- _Source document_
# # # # # # #

BHP Billiton holds seven mining concessions covering 355,000 hectares in Central Kalimantan[1]. The company is also exclusive marketing agent for PT Arutmin Indonesia, which operates six mining locations in South Kalimantan.

The company announced it would sell off the Central Kalimantan project in late 2009, but reversed the decision earlier this year. Then, in March 2010, BHP Billiton announced an agreement to create a new joint venture for its Indonesian Coal Project with a subsidiary of PT Adaro Energy TBK. Adaro will hold a 25% interest in the joint venture with BHP Billiton retaining 75%[2].

According to press reports, the project is expected to start commercial production in 2014, with output reaching six million tonnes of both thermal and coking coal within five years[3]. Allegedly high proportions of metallurgical grade coal could well be a major attraction for BHP Billiton. What will be the impact of the project? There is scant public information about the Indigenous and local communities living in and around the concession area. Instead, the
attention has been on the biodiversity impacts.

# # # # # # #

- _Exercise directions_
Quote the passage about BHP Billiton's coal project in Kalimantan in full, word for word. The data after this point was taken from a different source.

# # # # # # #

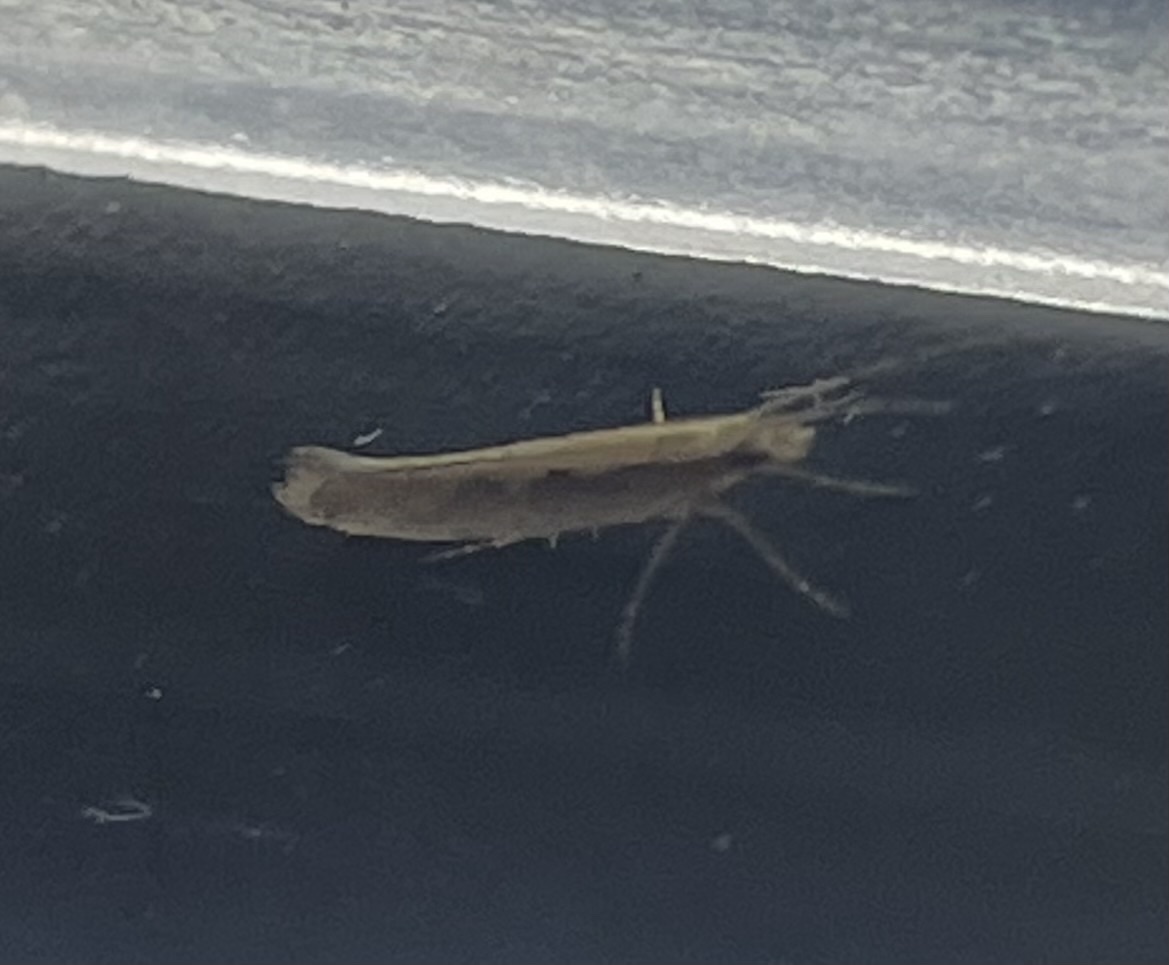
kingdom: Animalia
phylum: Arthropoda
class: Insecta
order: Lepidoptera
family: Plutellidae
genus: Plutella
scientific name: Plutella xylostella
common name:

# # # # # # #

- _Answer to the exercise_
BHP Billiton holds seven mining concessions covering 355,000 hectares in Central Kalimantan[1]. The company is also exclusive marketing agent for PT Arutmin Indonesia, which operates six mining locations in South Kalimantan.

The company announced it would sell off the Central Kalimantan project in late 2009, but reversed the decision earlier this year. Then, in March 2010, BHP Billiton announced an agreement to create a new joint venture for its Indonesian Coal Project with a subsidiary of PT Adaro Energy TBK. Adaro will hold a 25% interest in the joint venture with BHP Billiton retaining 75%[2].

According to press reports, the project is expected to start commercial production in 2014, with output reaching six million tonnes of both thermal and coking coal within five years[3]. Allegedly high proportions of metallurgical grade coal could well be a major attraction for BHP Billiton. What will be the impact of the project? There is scant public information about the Indigenous and local communities living in and around the concession area. Instead, the
attention has been on the biodiversity impacts.